My First Flight (Limerick)

I worked my first flight as an actual crew member! Finally! Everything is a little different from when I was trained in Madrid so there is a bit of a learning curve still to get used to my own base and the workings of it. But since we’re all going through the same newness I have nothing to complain about and everything to be thankful and excited for!

After driving down from my weekend in Maine I left for Cork at 9:30 at night. The whole flight went smoothly and the purser said he was extremely impressed with how quickly I was able to pick up everything for never having flown before (ego boost!) We landed almost an hour early due to tail wind and since we were scheduled to catch a taxi to Shannon we were expecting to have to wait a bit before pick up. But the driver was awesome and had already been keeping an eye on the flight updates and was there waiting for us.

I passed out on the two hour drive to our hotel in Limerick (along with everyone else) and woke up to a gloomy day with clouds threatening to burst open at any moment. With no energy left say more than we would meet the next day at 1:30 for check in, we went to our respective rooms to rest.

The hotel we stayed in was right on the river overlooking the city. I’ve seen cleaner water but I definitely have also seen much worse. But just because the water isn’t blue doesn’t mean the sunset over it isn’t pretty. I’m still mesmerized looking out over it.

Waking up a little after 4, I had no texts from the rest of the crew, so decided to go for a walk on my own to check out the town. Limerick is a city that surrounds the River Shannon, connected by a series of bridges.
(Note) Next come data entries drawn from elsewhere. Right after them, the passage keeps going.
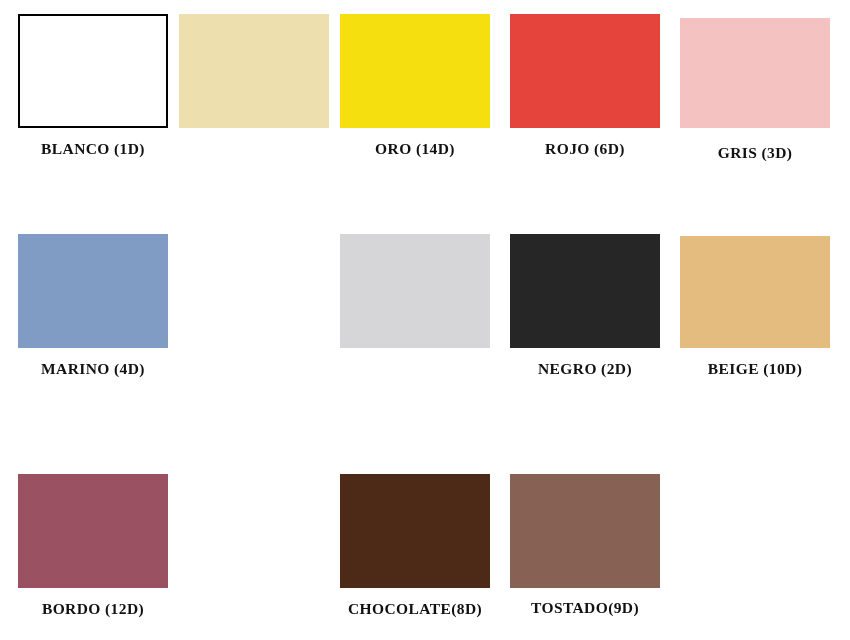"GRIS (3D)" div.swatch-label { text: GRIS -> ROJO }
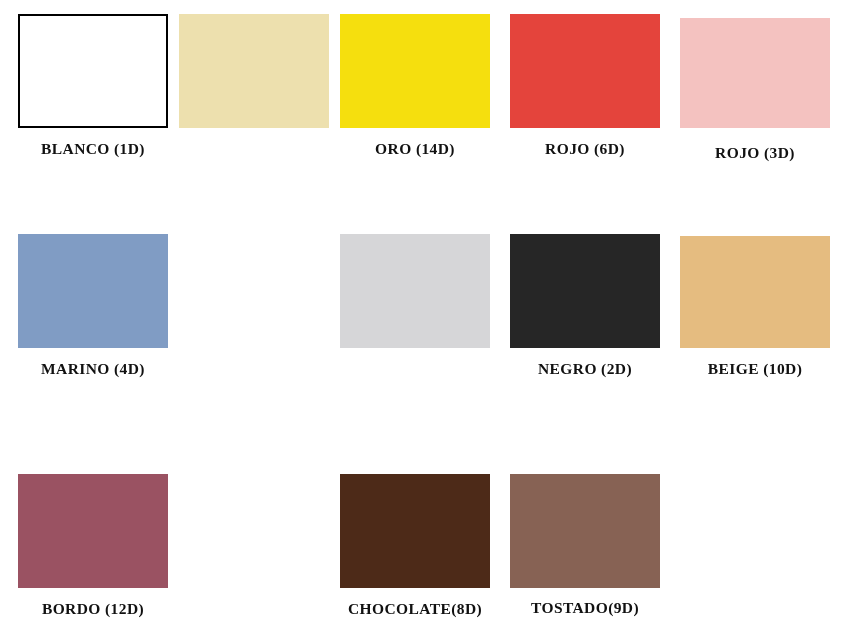"MARINO (4D)" div.swatch-label { text: MARINO -> CELESTE }
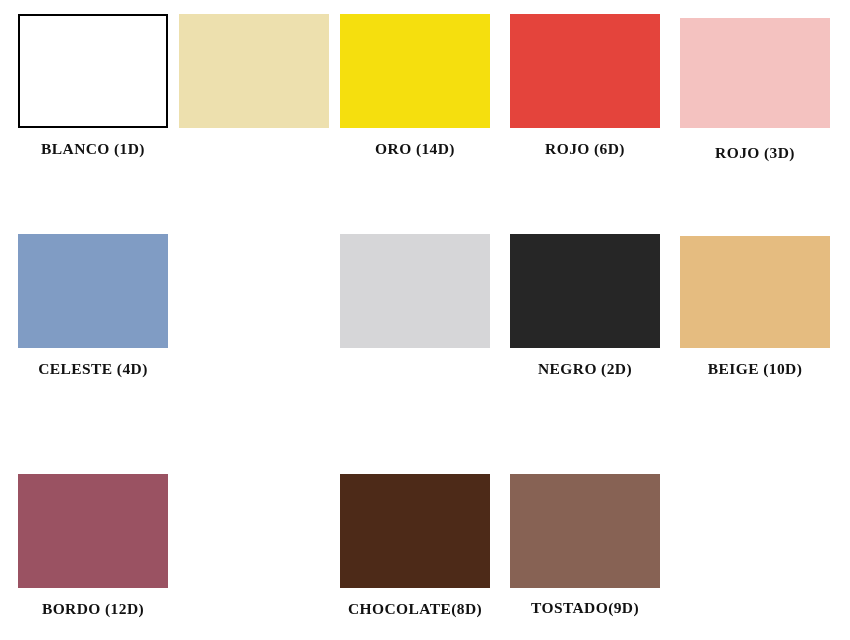"GRIS (18D)" div.swatch-label { html: none -> <div>GRIS (18D)</div> }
I walked around looking for King John’s Castle, which turned out to be basically on the other side of the river from my hotel.

On my way there I found myself crossing bridges every which way to see the other side of the river, coming across statues and little man-made islands in between all of my crossings.

As I learned later, Limerick is one of the candidates for the European Capital of Culture for 2020, which explains all of the signs in the windows I saw saying “Limerick 2020” in block letters. At first I just thought it was an address orsomething until I continued to see it all over.

I ran into St. Mary’s Cathedral on my way across town. With a cemetery dating back hundreds of years that is still in use, I was intrigued and just had to make a pit stop.

When I was writing more often than I am now (regrettably, though blogging is helping now) I used to go to cemeteries nearby and look at the names on the graves and make up stories about them. Were they soldiers who died in battle and were luckily returned to their families? Did they leave a lover behind? Why did this grave say barely anything when the one next to it had a beautiful poem?

My favorites were the ones who died young. They gave me the best inspiration where I would create elaborate stories about them and their loved ones and why they died so soon.

I don’t know if this started my interest, but my dad told me when I was young that an Allman Brothers song was written similarly: In Memory of Elizabeth Reed was apparently named after a gravestone found while composing the song. I feel like sometimes the dead have the greatest of stories that just need to find someone to come out and tell them.

At St. Mary’s there are both famous graves and graves of commoners. The wealthy were buried in vaults with beautiful carvings over them to protect them from spirits. But again, I am more intrigued by the ones who don’t have a story, not those we can learn of in history books. There was an unknown child buried there. Why? What happened when they died? Are they just waiting for someone to come to tell their story to?

After the cemetery in front of the church, I continued towards King John’s Castle. At this point it was getting late and the castle would be closed. I was about to be disappointed, but then I saw it. While beautiful and you can see why a king would want his castle there (hundreds of years ago I’m sure it was even better with less people and buildings taking over the view) but there was an extremely modern addition that took a lot of the beauty away.

I think it was the cafe but it was fully made of windows and had a dome-shaped roof that was also glass. The entire thing looked vastly out of place with the stone castle that I at first didn’t realize this was the castles!

I’m sure this was done to accommodate the demand from tourists now that cities like Limerick are hitting the radar more and more but I can’t help be upset that the authenticity seems gone.

The city is still beautiful and I loved walking along the River. However, many of my Dubliner coworkers have warned me that Limerick is not a safe area at night so keep an extra eye out for yourself and your belongings if you find yourself outside after dark.